Mandau (Kemenag) – Ikatan Penyuluh Agama Islam Republik Indonesia (IPARI) Provinsi Riau menggelar Rapat Kerja Wilayah (Rakerwil) di Hotel Winstar, Selasa (16/9/2025). Kegiatan ini dipandu oleh Nurdin, selaku Sekretaris IPARI Riau, dan dihadiri perwakilan pengurus dari kabupaten/kota se-Riau.
Dalam arahannya, Ketua IPARI Riau, Masrizal, menyampaikan bahwa IPARI merupakan organisasi profesi yang sangat solid dan menjadi wadah penting bagi penyuluh agama dalam menguatkan peran, kapasitas, dan pengabdiannya kepada masyarakat.

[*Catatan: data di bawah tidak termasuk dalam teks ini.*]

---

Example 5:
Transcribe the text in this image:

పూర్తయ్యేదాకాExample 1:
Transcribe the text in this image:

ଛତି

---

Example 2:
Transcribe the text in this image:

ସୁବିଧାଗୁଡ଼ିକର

Masrizal juga mengulas sekilas perjalanan panjang IPARI di Riau, termasuk perjuangan organisasi dalam memperjuangkan status penyuluh honorer hingga akhirnya banyak diangkat menjadi Pegawai Pemerintah dengan Perjanjian Kerja (PPPK). Ia menegaskan, capaian tersebut menjadi bukti nyata bahwa kebersamaan dan kekuatan organisasi mampu menghasilkan perubahan besar.
“Organisasi ini bukan hanya nama, tetapi semangat perjuangan. Mari kita maknai arti organisasi dengan lebih dalam, karena dengan persatuan, apa yang terasa sulit bisa kita wujudkan bersama,” ungkapnya penuh semangat.

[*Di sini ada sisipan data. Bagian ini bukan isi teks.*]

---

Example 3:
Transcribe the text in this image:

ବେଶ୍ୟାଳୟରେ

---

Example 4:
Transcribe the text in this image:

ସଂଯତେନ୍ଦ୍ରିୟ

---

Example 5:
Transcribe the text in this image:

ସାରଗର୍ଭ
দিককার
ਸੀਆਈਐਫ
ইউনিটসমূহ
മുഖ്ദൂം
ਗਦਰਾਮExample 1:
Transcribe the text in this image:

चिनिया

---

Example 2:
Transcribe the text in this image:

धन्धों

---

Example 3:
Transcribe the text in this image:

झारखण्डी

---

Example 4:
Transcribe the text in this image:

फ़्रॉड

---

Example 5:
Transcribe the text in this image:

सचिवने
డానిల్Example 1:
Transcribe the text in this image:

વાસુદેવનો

Lebih jauh, Masrizal mendorong agar peserta Rakerwil merancang program kerja yang sederhana namun mudah direalisasikan. Menurutnya, keberhasilan sebuah organisasi tidak selalu diukur dari banyaknya program, tetapi dari seberapa nyata program tersebut dirasakan manfaatnya oleh masyarakat.
Setelah arahan disampaikan, kegiatan berlanjut dengan pembagian komisi yang terbagi ke dalam 7 komisi kerja. Masing-masing komisi diberi mandat untuk menyusun usulan program strategis yang akan menjadi acuan gerak IPARI Riau ke depan.
Rakerwil IPARI Riau tahun 2025 ini tidak hanya menjadi ajang evaluasi, tetapi juga momentum untuk memperkuat tekad, semangat, dan kebersamaan para penyuluh agama dalam menjalankan amanah dakwah dan pemberdayaan umat.